_Task goal_
Every line from the one containing "alasan yang tak" to the end of the records below should be returned exactly; pictures are to be dropped.

(Saved data entries)

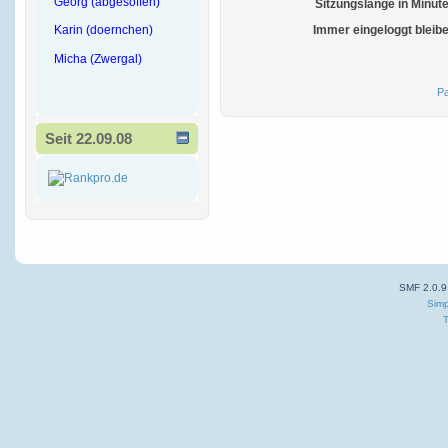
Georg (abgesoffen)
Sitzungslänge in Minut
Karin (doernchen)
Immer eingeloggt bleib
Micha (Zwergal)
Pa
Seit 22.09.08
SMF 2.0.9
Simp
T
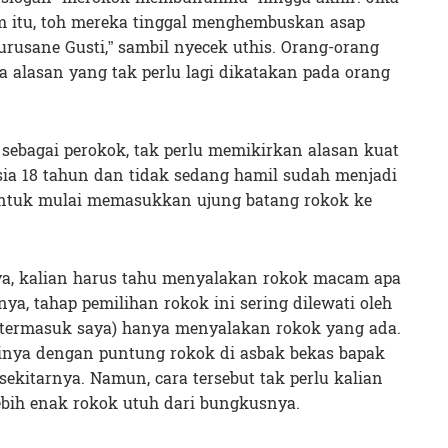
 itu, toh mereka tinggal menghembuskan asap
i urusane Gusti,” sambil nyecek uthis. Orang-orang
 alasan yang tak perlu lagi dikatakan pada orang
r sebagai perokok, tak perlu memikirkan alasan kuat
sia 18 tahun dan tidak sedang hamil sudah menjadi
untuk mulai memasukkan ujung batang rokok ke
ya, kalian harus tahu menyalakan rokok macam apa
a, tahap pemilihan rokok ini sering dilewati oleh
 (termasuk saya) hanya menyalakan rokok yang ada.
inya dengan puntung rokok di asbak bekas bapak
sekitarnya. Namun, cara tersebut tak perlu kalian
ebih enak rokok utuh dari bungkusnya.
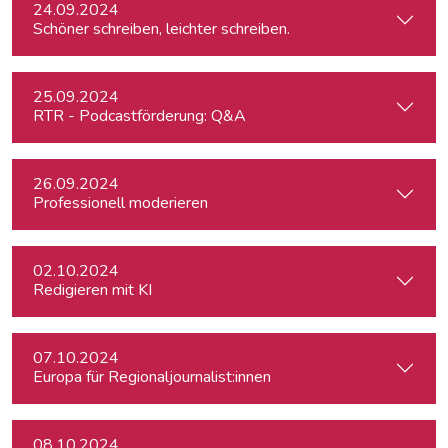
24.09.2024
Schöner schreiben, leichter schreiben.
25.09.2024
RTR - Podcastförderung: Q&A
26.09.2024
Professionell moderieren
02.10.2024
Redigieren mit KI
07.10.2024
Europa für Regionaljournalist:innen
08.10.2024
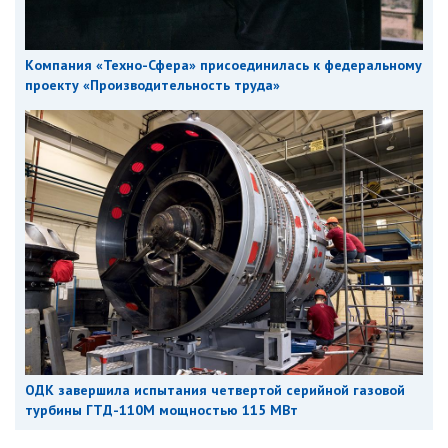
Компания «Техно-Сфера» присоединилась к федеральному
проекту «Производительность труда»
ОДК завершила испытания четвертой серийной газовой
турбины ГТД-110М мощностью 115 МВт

_Result of the task_
 alasan yang tak perlu lagi dikatakan pada orang
r sebagai perokok, tak perlu memikirkan alasan kuat
sia 18 tahun dan tidak sedang hamil sudah menjadi
untuk mulai memasukkan ujung batang rokok ke
ya, kalian harus tahu menyalakan rokok macam apa
a, tahap pemilihan rokok ini sering dilewati oleh
 (termasuk saya) hanya menyalakan rokok yang ada.
inya dengan puntung rokok di asbak bekas bapak
sekitarnya. Namun, cara tersebut tak perlu kalian
ebih enak rokok utuh dari bungkusnya.
24.09.2024
Schöner schreiben, leichter schreiben.
25.09.2024
RTR - Podcastförderung: Q&A
26.09.2024
Professionell moderieren
02.10.2024
Redigieren mit KI
07.10.2024
Europa für Regionaljournalist:innen
08.10.2024
Компания «Техно-Сфера» присоединилась к федеральному
проекту «Производительность труда»
ОДК завершила испытания четвертой серийной газовой
турбины ГТД-110М мощностью 115 МВт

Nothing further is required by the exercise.